Rhetorical Reflection of The Lion King and The Old Testament

I had to write this composition for my Introduction to the Old Testament class. The assignment said that we had to pick a movie and explain how it related to a story in The Old Testament. The professor gave us some movies that we could use and most of them were animated movies about a story Old Testament. The professor said that we had to email him if we wanted to use any other movies other than the ones on the list. I thought that this project could be really cool and interesting if I thought outside the box and used a movie that no one else would think of. I did some research (I was watching Disney plus) and I realized that I could compare The Lion King to the stories of Joseph and the coat of many colors and Moses and the ten plagues.
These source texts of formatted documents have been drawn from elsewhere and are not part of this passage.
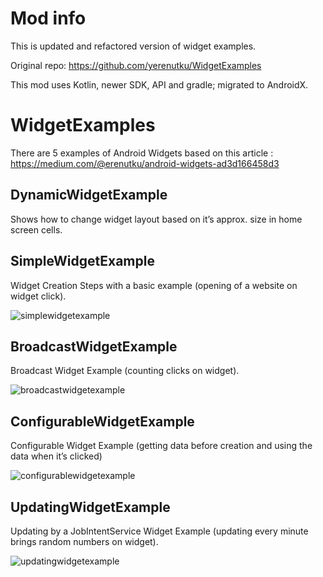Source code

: # Mod info
This is updated and refactored version of widget examples.

Original repo: https://github.com/yerenutku/WidgetExamples

This mod uses Kotlin, newer SDK, API and gradle; migrated to AndroidX.


# WidgetExamples
There are 5 examples of Android Widgets based on this article : https://medium.com/@erenutku/android-widgets-ad3d166458d3


## DynamicWidgetExample
Shows how to change widget layout based on it’s approx. size in home screen cells.


## SimpleWidgetExample 
Widget Creation Steps with a basic example (opening of a website on widget click).

![simplewidgetexample](https://cloud.githubusercontent.com/assets/8283200/21082139/25ac4456-bfe6-11e6-877f-b8733eeb5ebb.gif)


## BroadcastWidgetExample
Broadcast Widget Example (counting clicks on widget).

![broadcastwidgetexample](https://cloud.githubusercontent.com/assets/8283200/21082143/3805ee72-bfe6-11e6-85e0-98b5012ad080.gif)


## ConfigurableWidgetExample
Configurable Widget Example (getting data before creation and using the data when it’s clicked)

![configurablewidgetexample](https://cloud.githubusercontent.com/assets/8283200/21082138/072105bc-bfe6-11e6-948d-87d53cbf32bd.gif)


## UpdatingWidgetExample
Updating by a JobIntentService Widget Example (updating every minute brings random numbers on widget).

![updatingwidgetexample](https://cloud.githubusercontent.com/assets/8283200/21082136/f71606b8-bfe5-11e6-8665-4b22d6b736fc.gif)
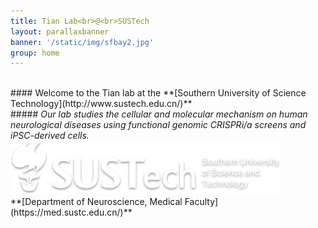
 ```yaml
---
title: Tian Lab<br>@<br>SUSTech
layout: parallaxbanner
banner: '/static/img/sfbay2.jpg'
group: home
---
```


<div class="row member">

<div class="col s6 m6 center">
<br>
#### Welcome to the Tian lab at the **[Southern University of Science Technology](http://www.sustech.edu.cn/)**    
<br>
##### <i> Our lab studies the cellular and molecular mechanism on human neurological diseases using functional genomic CRISPRi/a screens and iPSC-derived cells. </i>
<br>
</div>


<div class="center">
<img class="home-logo" src='/static/img/sustech_logo.png' alt="SUSTech">
<br> **[Department of Neuroscience, Medical Faculty](https://med.sustc.edu.cn/)** 
</div>

</div>
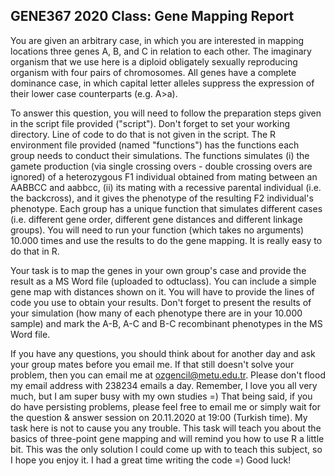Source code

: ## GENE367 2020 Class: Gene Mapping Report ##
You are given an arbitrary case, in which you are interested in mapping locations three genes A, B, and C in relation to each other. The imaginary organism that we use here is a diploid obligately sexually reproducing organism with four pairs of chromosomes. All genes have a complete dominance case, in which capital letter alleles suppress the expression of their lower case counterparts (e.g. A>a). 

To answer this question, you will need to follow the preparation steps given in the script file provided ("script"). Don't forget to set your working directory. Line of code to do that is not given in the script. The R environment file provided (named "functions") has the functions each group needs to conduct their simulations. The functions simulates (i) the gamete production (via single crossing overs - double crossing overs are ignored) of a heterozygous F1 individual obtained from mating between an AABBCC and aabbcc, (ii) its mating with a recessive parental individual (i.e. the backcross), and it gives the phenotype of the resulting F2 individual's phenotype. Each group has a unique function that simulates different cases (i.e. different gene order, different gene distances and different linkage groups). You will need to run your function (which takes no arguments) 10.000 times and use the results to do the gene mapping. It is really easy to do that in R. 

Your task is to map the genes in your own group's case and provide the result as a MS Word file (uploaded to odtuclass). You can include a simple gene map with distances shown on it. You will have to provide the lines of code you use to obtain your results. Don't forget to present the results of your simulation (how many of each phenotype there are in your 10.000 sample) and mark the A-B, A-C and B-C recombinant phenotypes in the MS Word file.

If you have any questions, you should think about for another day and ask your group mates before you email me. If that still doesn't solve your problem, then you can email me at ozgencil@metu.edu.tr. Please don't flood my email address with 238234 emails a day. Remember, I love you all very much, but I am super busy with my own studies =) That being said, if you do have persisting problems, please feel free to email me or simply wait for the question & answer session on 20.11.2020 at 19:00 (Turkish time). My task here is not to cause you any trouble. This task will teach you about the basics of three-point gene mapping and will remind you how to use R a little bit. This was the only solution I could come up with to teach this subject, so I hope you enjoy it. I had a great time writing the code =) Good luck!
I then had to email my professor and try and convince him to let me use this movie. The official definition of rhetoric is the art of persuasive speaking or writing, so this email is where the rhetoric really begins. The email was my genre, I was the rhetor, and my professor was my audience. I used Logos to try to convince him by briefly describing to him how the movie related to these stories. He did end up saying yes and said he thought it was a great idea. So, in writing the paper I used many different rhetorical devises. Once again, I was the rhetor and my professor was the audience. The paper was the genre and I used logos to explain how the movie was related and connected to the stories in the Old Testament. The exigence of this paper was to affectively show my professor that there are in fact connections between The Lion King and the stories of Joseph and Moses in the Bible. The paper did have one constraint though; It was comparing an animated Disney movie from 1994, to true events that happened thousands of years ago.